THEY SAY football is linked with religion in Kerry – but it’s not far from politics either. And, coming up to an All-Ireland final, it seems only natural that the county with the most All-Ireland titles (36) should have the man with the most GAA medals in the Dáil.
Minister for Arts, Heritage and the Gaeltacht Jimmy Deenihan, is a five-time All-Ireland senior football winner with Kerry. He holds an U-21 All-Ireland medal and he captained the Kerry team to All-Ireland success in 1981. A native of Finuge, he said he was “supremely confident – like all Kerry men” ahead of meeting Dublin (football’s second most successful team with 22 titles).
Deenihan is currently the only All-Ireland senior medal holder in the Dáil. “Everyone thought it was a prerequisite for an All-Ireland medal holder to get into the Dáil after Jack Lynch. In fact there have been very few,” he said, mentioning the late John Wilson (and former tánaiste who won twice with Cavan) as one of a handful of such TDs.
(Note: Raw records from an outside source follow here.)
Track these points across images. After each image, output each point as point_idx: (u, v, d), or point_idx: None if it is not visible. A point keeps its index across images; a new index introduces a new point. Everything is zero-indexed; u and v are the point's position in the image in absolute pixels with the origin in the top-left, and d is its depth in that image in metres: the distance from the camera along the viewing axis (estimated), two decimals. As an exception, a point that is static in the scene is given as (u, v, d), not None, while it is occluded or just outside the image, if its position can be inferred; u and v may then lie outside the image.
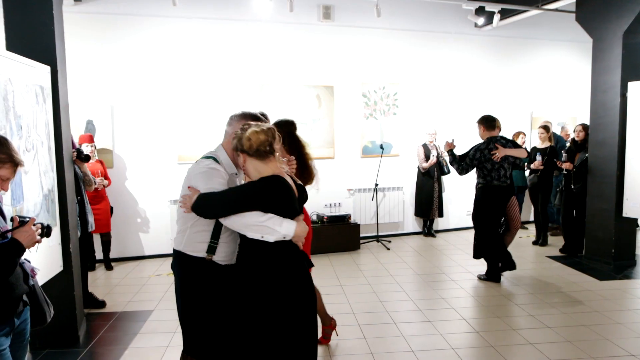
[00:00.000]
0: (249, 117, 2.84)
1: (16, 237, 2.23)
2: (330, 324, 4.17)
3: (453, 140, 5.93)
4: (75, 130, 6.43)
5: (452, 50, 8.46)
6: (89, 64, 6.71)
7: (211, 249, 2.69)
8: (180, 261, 2.76)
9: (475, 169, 5.70)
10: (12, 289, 2.25)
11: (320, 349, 4.06)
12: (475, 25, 8.35)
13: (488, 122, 5.71)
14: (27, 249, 2.29)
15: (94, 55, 6.74)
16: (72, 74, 6.26)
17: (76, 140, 6.28)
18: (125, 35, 6.86)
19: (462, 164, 5.68)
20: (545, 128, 7.39)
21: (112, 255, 6.77)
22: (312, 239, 7.02)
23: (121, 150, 6.93)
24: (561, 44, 9.17)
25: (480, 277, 5.96)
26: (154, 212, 7.03)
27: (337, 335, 4.24)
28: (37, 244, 2.36)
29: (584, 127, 6.80)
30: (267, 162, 2.54)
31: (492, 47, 8.69)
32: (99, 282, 6.08)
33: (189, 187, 2.62)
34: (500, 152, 5.49)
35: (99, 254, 6.62)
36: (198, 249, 2.70)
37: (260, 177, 2.51)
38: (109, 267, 6.54)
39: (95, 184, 5.91)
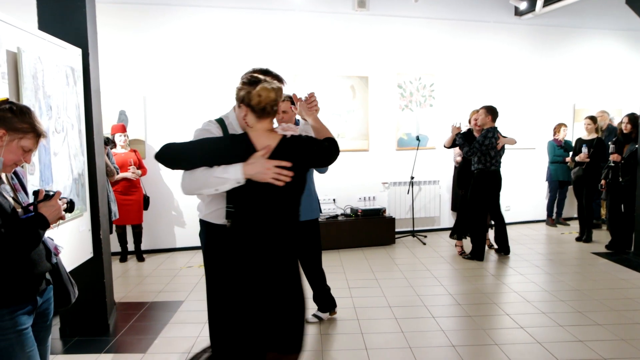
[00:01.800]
0: (258, 71, 2.73)
1: (41, 211, 2.13)
2: None
3: (460, 123, 6.35)
4: (108, 120, 6.41)
5: (491, 40, 8.16)
6: (122, 54, 6.68)
7: (229, 214, 2.47)
8: (204, 230, 2.67)
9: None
10: (34, 266, 2.15)
11: (357, 342, 3.89)
12: (516, 13, 8.04)
13: (495, 114, 6.13)
14: (51, 225, 2.18)
15: (126, 45, 6.71)
16: (105, 64, 6.23)
17: (108, 130, 6.27)
18: (158, 25, 6.81)
19: (473, 148, 6.03)
20: (592, 119, 7.05)
21: (144, 246, 6.72)
22: (347, 232, 6.91)
23: (153, 140, 6.88)
24: (608, 32, 8.76)
25: (465, 257, 6.34)
26: (185, 204, 6.96)
27: None
28: (60, 220, 2.25)
29: (631, 118, 6.43)
30: (264, 120, 2.41)
31: (533, 37, 8.35)
32: (130, 272, 6.03)
33: None
34: (501, 142, 6.05)
35: (130, 245, 6.59)
36: (219, 216, 2.57)
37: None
38: (140, 259, 6.49)
39: (117, 174, 5.88)
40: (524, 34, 8.32)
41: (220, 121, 2.73)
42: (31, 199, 2.26)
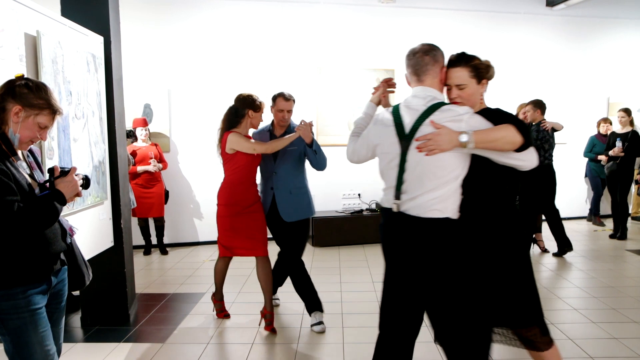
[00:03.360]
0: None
1: (58, 187, 2.09)
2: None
3: None
4: (133, 113, 6.43)
5: (522, 32, 7.94)
6: (146, 47, 6.69)
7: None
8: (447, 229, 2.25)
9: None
10: (49, 244, 2.11)
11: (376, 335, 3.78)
12: (547, 3, 7.81)
13: (544, 107, 6.00)
14: (67, 202, 2.14)
15: (151, 38, 6.71)
16: (130, 57, 6.27)
17: (130, 124, 6.28)
18: (182, 18, 6.80)
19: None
20: (627, 111, 6.79)
21: (167, 240, 6.73)
22: (371, 228, 6.77)
23: (177, 134, 6.87)
24: (643, 23, 8.45)
25: (556, 254, 6.05)
26: (209, 198, 6.89)
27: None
28: (77, 196, 2.21)
29: None
30: None
31: (565, 28, 8.10)
32: (153, 265, 6.02)
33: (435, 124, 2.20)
34: (548, 124, 5.86)
35: (153, 239, 6.59)
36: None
37: None
38: (163, 252, 6.49)
39: (131, 164, 5.88)
40: (556, 25, 8.07)
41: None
42: (47, 178, 2.22)
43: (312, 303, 4.01)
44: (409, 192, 2.26)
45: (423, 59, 2.33)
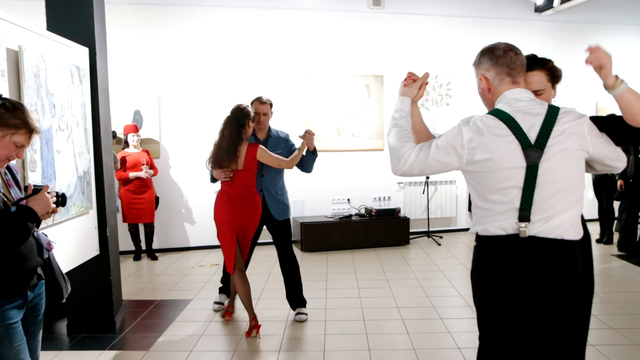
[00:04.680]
0: None
1: (30, 205, 2.14)
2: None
3: None
4: (123, 120, 6.49)
5: (510, 38, 7.86)
6: (136, 54, 6.74)
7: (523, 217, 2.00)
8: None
9: None
10: (24, 260, 2.16)
11: (360, 343, 3.84)
12: (535, 9, 7.88)
13: None
14: (43, 219, 2.19)
15: (141, 45, 6.77)
16: (119, 64, 6.34)
17: (121, 130, 6.34)
18: (171, 25, 6.86)
19: None
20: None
21: (157, 245, 6.79)
22: (360, 232, 6.84)
23: (167, 140, 6.93)
24: (631, 28, 8.51)
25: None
26: (199, 204, 6.98)
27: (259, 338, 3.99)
28: (53, 214, 2.26)
29: None
30: None
31: (554, 33, 8.18)
32: (142, 271, 6.08)
33: None
34: None
35: (144, 245, 6.64)
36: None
37: None
38: (153, 257, 6.54)
39: (117, 166, 5.93)
40: (544, 30, 8.15)
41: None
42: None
43: (299, 299, 4.37)
44: (543, 211, 1.89)
45: (518, 58, 2.09)
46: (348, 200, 7.48)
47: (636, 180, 6.31)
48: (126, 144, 6.33)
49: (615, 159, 2.07)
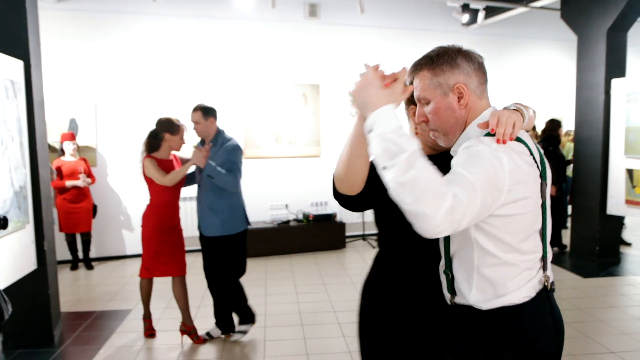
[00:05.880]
0: None
1: None
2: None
3: None
4: (58, 128, 6.40)
5: (439, 49, 8.40)
6: (71, 62, 6.64)
7: None
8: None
9: None
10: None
11: (299, 348, 4.02)
12: (463, 23, 8.32)
13: None
14: None
15: (76, 53, 6.67)
16: (54, 72, 6.26)
17: (58, 139, 6.25)
18: (108, 33, 6.80)
19: None
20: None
21: (94, 254, 6.72)
22: (298, 237, 7.03)
23: (104, 148, 6.87)
24: (547, 42, 9.15)
25: None
26: (137, 212, 6.94)
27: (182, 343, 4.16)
28: None
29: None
30: None
31: (479, 46, 8.59)
32: (80, 281, 6.01)
33: None
34: None
35: (81, 254, 6.56)
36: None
37: None
38: (89, 267, 6.47)
39: (53, 178, 5.88)
40: (471, 43, 8.48)
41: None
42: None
43: (226, 324, 4.26)
44: (549, 257, 1.58)
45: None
46: (286, 206, 7.65)
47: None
48: (62, 152, 6.23)
49: None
The Minister said his favourite clash with Dublin was in 1975 when Kerry were inexperienced. “It was my first All-Ireland. Dublin had a great team. They were hot favourites. We won and we were the youngest team ever to win an All-Ireland.”
This week there was only one word in Killarney in the heartland of the team captain: “Gooch”. The 28-year old Colm Cooper is known by the Killarney pronunciation of “Goochie” everywhere “except on his doorstep”, the mayor of Killarney stressed.
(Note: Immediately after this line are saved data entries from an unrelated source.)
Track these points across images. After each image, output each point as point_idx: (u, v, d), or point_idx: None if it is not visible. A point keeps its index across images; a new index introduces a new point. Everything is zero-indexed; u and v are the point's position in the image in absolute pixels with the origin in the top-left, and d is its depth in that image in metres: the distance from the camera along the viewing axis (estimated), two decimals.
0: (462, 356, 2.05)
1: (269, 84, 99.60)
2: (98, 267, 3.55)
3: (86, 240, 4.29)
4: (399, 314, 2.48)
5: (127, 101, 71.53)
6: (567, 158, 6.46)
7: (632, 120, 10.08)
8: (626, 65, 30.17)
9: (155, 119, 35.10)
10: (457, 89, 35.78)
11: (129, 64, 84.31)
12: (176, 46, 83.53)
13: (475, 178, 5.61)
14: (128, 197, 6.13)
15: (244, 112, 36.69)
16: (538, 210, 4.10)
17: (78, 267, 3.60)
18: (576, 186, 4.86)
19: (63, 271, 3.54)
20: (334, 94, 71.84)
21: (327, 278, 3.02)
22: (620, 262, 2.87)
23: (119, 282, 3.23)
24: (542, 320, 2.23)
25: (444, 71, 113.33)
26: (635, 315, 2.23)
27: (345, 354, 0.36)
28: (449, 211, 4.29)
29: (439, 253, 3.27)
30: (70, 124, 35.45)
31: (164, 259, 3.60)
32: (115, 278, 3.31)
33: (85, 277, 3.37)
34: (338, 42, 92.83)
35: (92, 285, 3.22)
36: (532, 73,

Seán Counihan, the Labour mayor and Colm Cooper’s neighbour in Ardshanavooly, the housing estate which has spawned basketball, camogie and a range of champion athletes, said: “In Ardshanavooly he gets the full respect of Colm. You very seldom use the nickname around here.”
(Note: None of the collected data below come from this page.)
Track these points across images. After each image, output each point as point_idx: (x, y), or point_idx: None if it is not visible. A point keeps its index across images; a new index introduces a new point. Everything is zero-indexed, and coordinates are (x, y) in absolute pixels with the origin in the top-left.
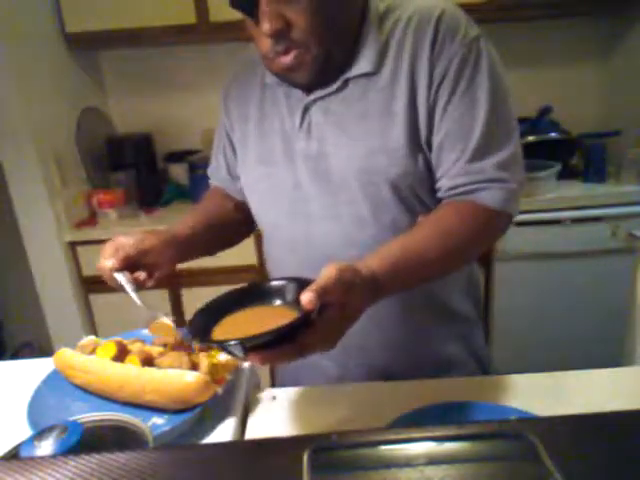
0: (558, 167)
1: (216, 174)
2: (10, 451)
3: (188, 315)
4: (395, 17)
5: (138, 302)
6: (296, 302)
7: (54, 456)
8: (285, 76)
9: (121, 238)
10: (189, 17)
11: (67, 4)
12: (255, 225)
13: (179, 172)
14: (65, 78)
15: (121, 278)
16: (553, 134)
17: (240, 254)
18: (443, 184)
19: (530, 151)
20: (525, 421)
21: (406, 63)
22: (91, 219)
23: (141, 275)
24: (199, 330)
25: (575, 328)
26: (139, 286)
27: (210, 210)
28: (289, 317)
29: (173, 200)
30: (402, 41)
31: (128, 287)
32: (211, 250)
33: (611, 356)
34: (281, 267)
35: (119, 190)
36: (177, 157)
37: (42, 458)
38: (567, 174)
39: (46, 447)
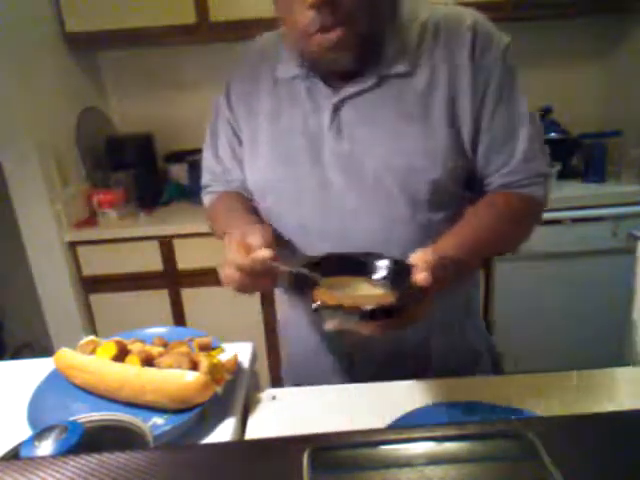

While there is the usual scramble for tickets this year, demand for local screenings has become huge too due to a mixture of the economy and the dearth of tickets.
The biggest venue, the 2,000-seat INEC events centre in Killarney, has ordered what’s reputed to be the largest screen in Ireland: 55 sq m. The INEC is offering free entry to anyone wearing a Dublin jersey, spokesman John O’Donoghue, a Fianna Fáil councillor, said.
Meanwhile, Dublin defender Cian O’Sullivan who will mark the Gooch owes his talent and his pace to his extensive Kerry roots, it is being claimed in the Kingdom. His aunt, former Fine Gael mayor of Killarney Sheila Casey, recalled yesterday how it was on holidays to the family farm in Ballyhar that Cian cut his teeth on the track as well as the football field.
Cian (23) is the youngest of three children of Coláiste Eanna school principal John O’Sullivan who is from Kilgarvan in south Kerry. His mother Noreen, a Dublin bank official, is one of six sisters, the Caseys of Ballyhar near Killarney.